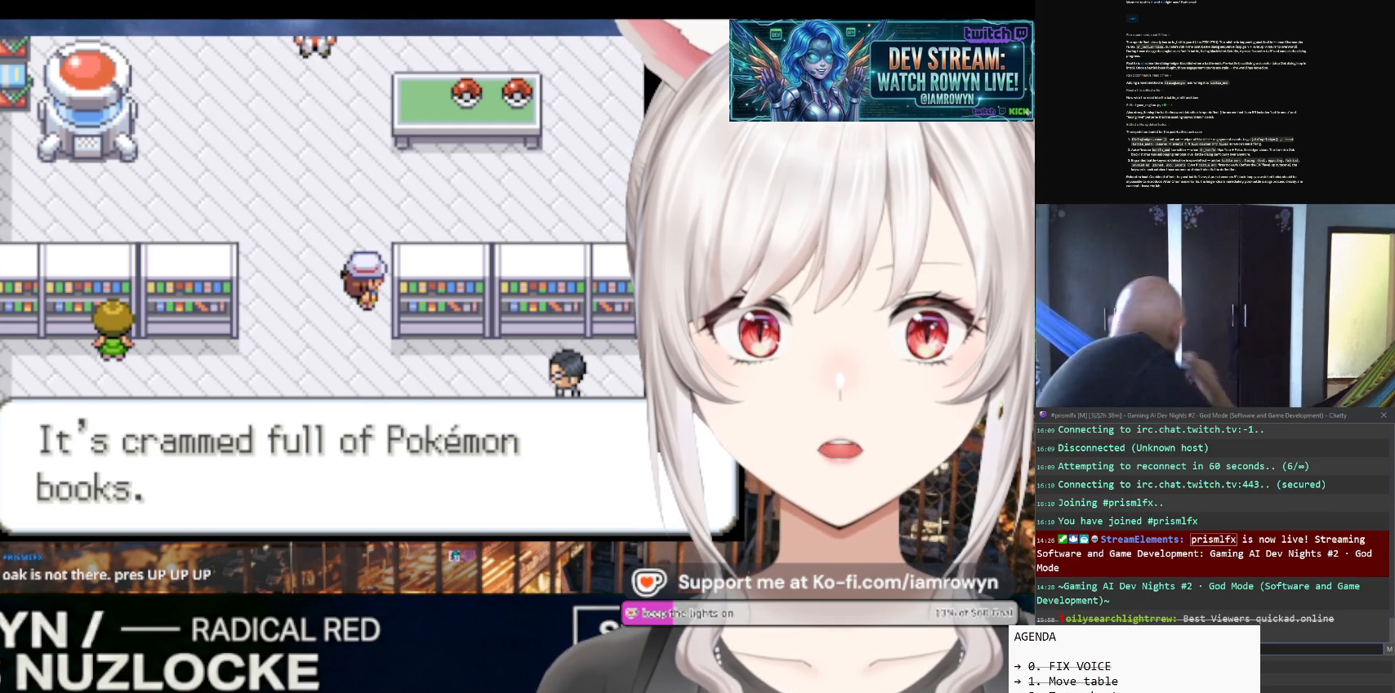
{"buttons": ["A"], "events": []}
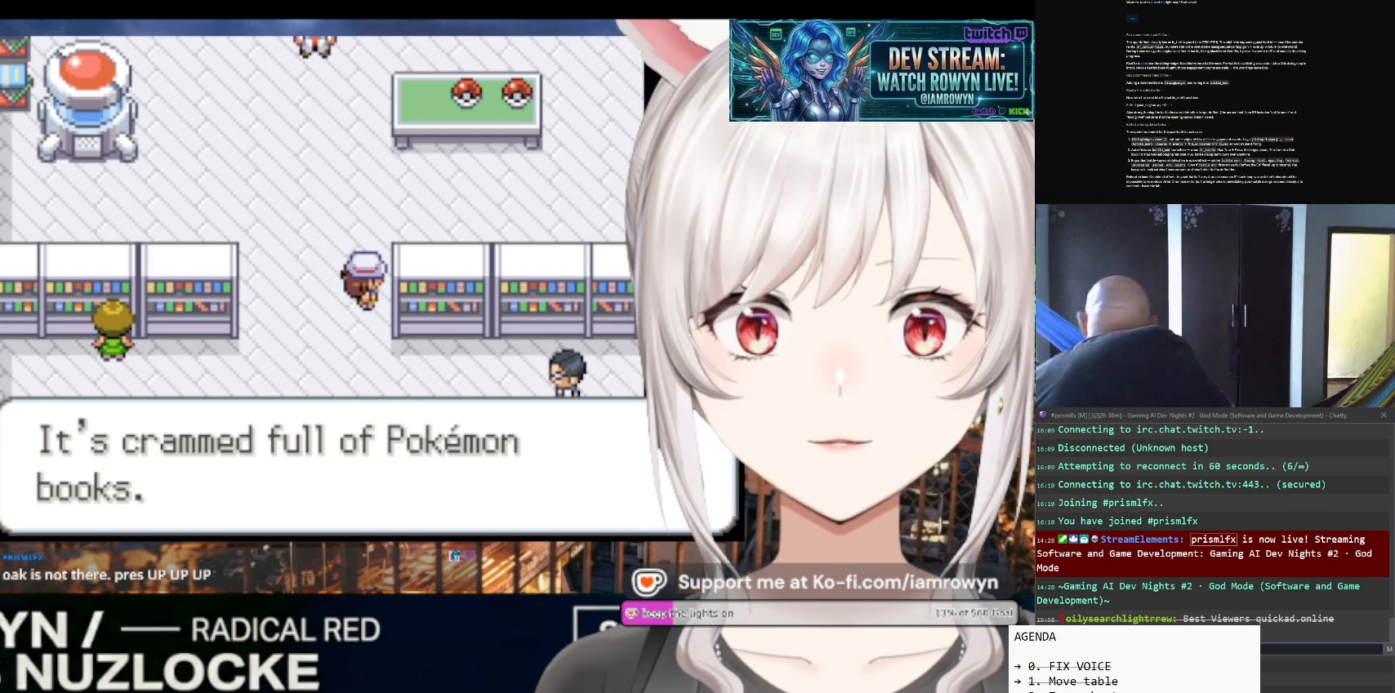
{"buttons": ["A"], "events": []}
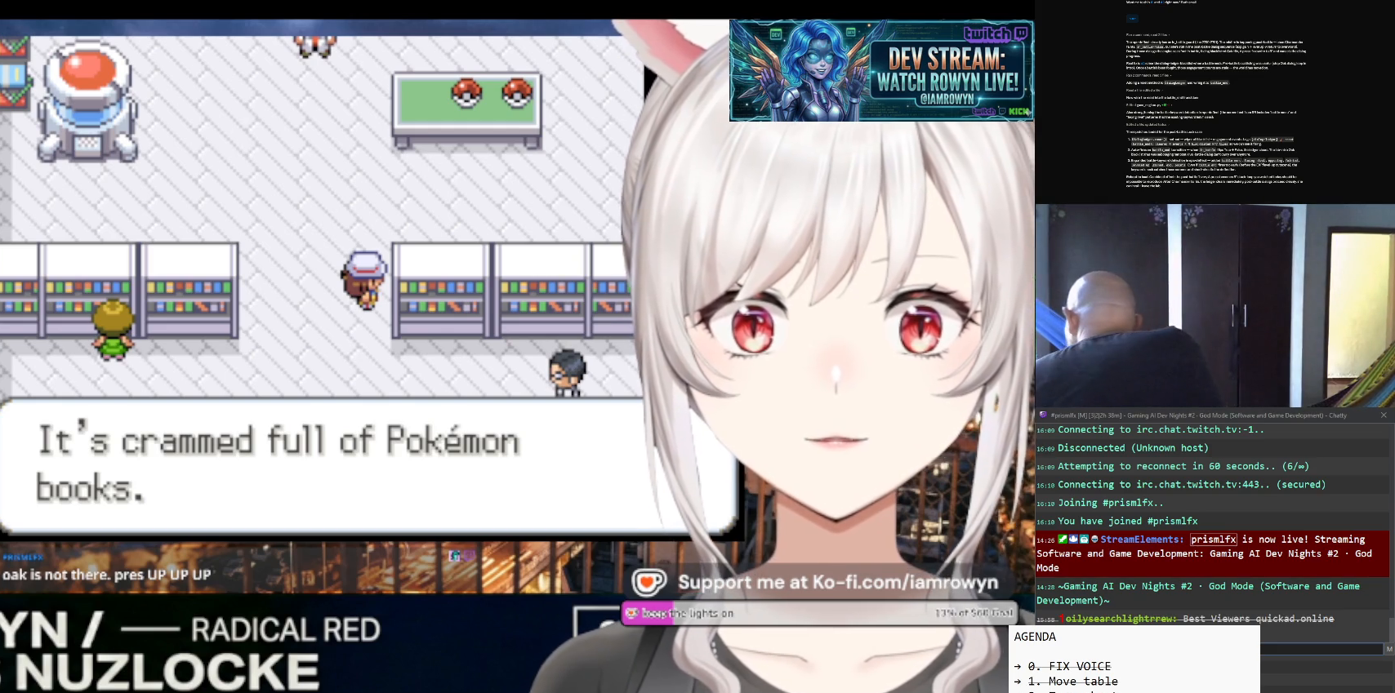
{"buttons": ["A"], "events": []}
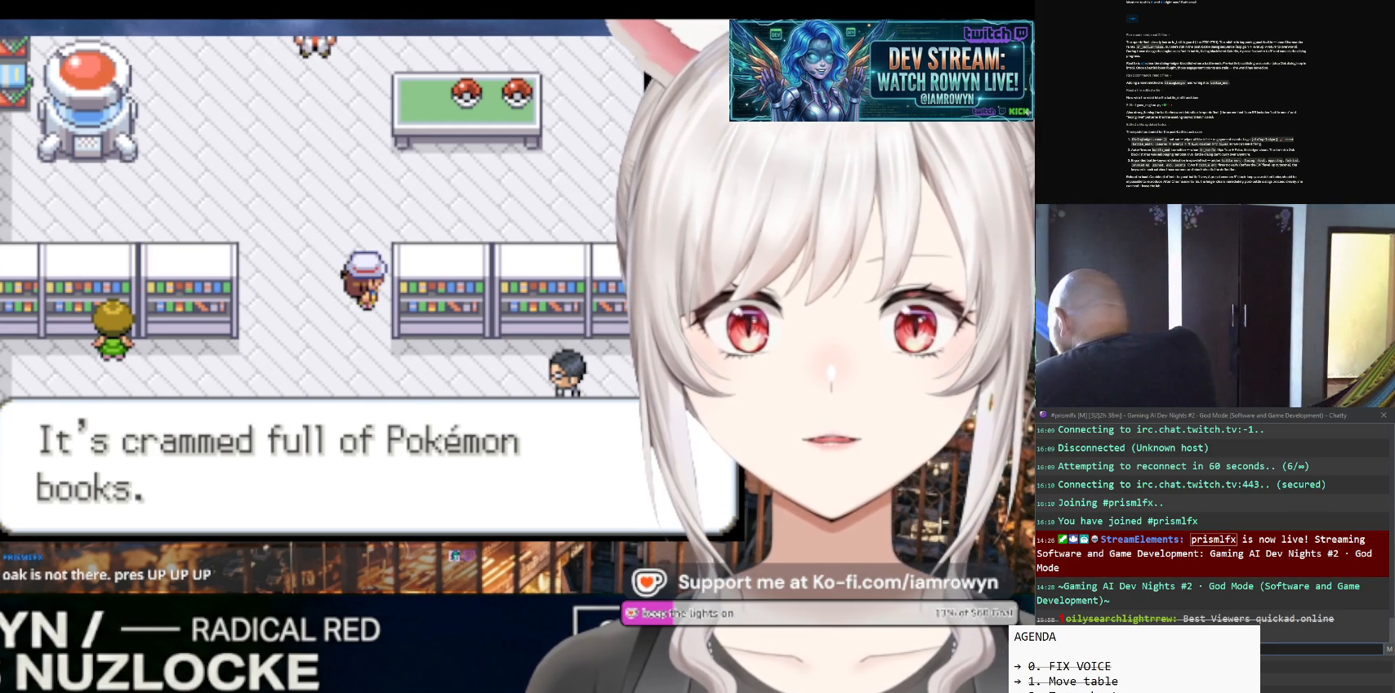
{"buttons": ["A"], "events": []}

WHAT YOU SHOULD DO: Across the whole listing, reproduce each line verbatim and exclude every picture.

OUTPUT:
{"buttons": ["A"], "events": []}
{"buttons": ["A"], "events": []}
{"buttons": ["A"], "events": []}
{"buttons": ["A"], "events": []}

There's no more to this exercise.